The problems with the president’s suggestion are obvious. First, there is no disagreement between the two chambers. Unless there were a change by law, the current 116th Congress’s session will end on January 3, 2021. (Under the 20th Amendment, the terms of outgoing Senators and House members end on January 3 of the odd years in which their successors take those seats.) Clearly, there is not going to be any change in the law.

In addition, while the Framers anticipated that there could be extraordinary circumstances when the president would need to referee an intramural congressional dispute about whether an adjournment has occurred, this power has never been exercised in American history. It is hard to imagine this kind of controversy ever arising; but one thing is certain: The Framers did not put this obscure adjournment provision in the Constitution to facilitate recess appointments. Again, such appointments are irregular — stopgap measures to address a contingency that no longer exists.

The president is right that the Democrats’ obstruction has been reprehensible and of historic dimension. From the first, they have proclaimed themselves “The Resistance” and made Trump’s governance as difficult as possible, exalting their political ambition to portray him as illegitimate over the country’s need for a functioning government. They have slowed appointments to a crawl by forcing the Senate to take 144 cloture votes on executive-branch nominations, with all the extended debate and chewing up of Senate session days that this entails. By doing so, Democrats have smashed the traditional bipartisan consensus that the president is entitled to have qualified nominees of his choosing exercising executive power. As the Heritage Foundation’s Hans von Spakovsky and John G. Malcolm point out, the Senate took only 30 such cloture votes during the first term of the preceding nine presidents combined.

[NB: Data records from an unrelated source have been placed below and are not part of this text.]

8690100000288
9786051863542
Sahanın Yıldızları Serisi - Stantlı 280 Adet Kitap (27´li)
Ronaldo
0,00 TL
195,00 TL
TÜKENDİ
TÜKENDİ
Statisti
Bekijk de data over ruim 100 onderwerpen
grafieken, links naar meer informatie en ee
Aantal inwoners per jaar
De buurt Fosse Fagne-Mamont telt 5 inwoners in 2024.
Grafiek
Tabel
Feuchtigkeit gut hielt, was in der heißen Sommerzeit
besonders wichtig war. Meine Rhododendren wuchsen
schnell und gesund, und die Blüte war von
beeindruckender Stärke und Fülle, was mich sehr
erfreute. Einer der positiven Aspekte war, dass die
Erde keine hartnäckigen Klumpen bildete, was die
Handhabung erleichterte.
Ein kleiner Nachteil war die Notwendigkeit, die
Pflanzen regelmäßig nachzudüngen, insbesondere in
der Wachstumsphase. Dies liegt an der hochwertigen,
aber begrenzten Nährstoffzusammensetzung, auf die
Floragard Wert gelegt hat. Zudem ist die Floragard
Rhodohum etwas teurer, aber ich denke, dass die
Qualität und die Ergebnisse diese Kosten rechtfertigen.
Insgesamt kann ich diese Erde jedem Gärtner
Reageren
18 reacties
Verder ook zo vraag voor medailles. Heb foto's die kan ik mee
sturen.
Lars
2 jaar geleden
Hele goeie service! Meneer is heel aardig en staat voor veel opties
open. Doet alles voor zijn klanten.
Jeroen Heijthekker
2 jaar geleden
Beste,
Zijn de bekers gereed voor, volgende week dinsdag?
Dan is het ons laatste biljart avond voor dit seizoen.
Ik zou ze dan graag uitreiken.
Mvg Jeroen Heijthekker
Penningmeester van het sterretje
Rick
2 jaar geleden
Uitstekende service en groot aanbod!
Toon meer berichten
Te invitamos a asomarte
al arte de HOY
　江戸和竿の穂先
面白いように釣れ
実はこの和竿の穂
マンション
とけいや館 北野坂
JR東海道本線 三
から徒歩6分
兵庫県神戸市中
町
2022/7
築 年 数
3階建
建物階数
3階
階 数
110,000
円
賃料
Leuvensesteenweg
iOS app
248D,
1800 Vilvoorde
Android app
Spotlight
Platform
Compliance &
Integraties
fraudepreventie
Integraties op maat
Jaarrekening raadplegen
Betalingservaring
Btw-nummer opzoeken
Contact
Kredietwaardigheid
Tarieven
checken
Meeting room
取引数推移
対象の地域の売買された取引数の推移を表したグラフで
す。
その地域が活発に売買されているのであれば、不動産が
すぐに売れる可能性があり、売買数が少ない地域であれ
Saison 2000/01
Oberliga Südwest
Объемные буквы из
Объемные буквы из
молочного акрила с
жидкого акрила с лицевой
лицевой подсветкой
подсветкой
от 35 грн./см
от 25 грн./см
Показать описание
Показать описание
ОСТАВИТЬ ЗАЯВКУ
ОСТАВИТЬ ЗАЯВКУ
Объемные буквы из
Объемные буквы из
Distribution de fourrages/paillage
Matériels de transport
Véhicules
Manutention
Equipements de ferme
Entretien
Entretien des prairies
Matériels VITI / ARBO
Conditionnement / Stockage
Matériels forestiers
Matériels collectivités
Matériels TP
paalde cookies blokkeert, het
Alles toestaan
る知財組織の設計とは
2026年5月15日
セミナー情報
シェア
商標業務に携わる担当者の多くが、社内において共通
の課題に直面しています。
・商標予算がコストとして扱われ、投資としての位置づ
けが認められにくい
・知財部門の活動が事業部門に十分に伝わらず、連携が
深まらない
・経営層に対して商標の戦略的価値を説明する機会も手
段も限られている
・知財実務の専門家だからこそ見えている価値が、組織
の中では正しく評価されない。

Unfortunately, the only ways to beat back such intransigence are political: If the public is outraged enough, it must punish Democrats at the ballot box; or congressional Republicans must play the kind of hardball that makes Democrats feel there is too high a price to be paid. Neither of these is very likely — and the latter is in many ways self-defeating. Nevertheless, the president has no legal basis to adjourn Congress and make recess appointments.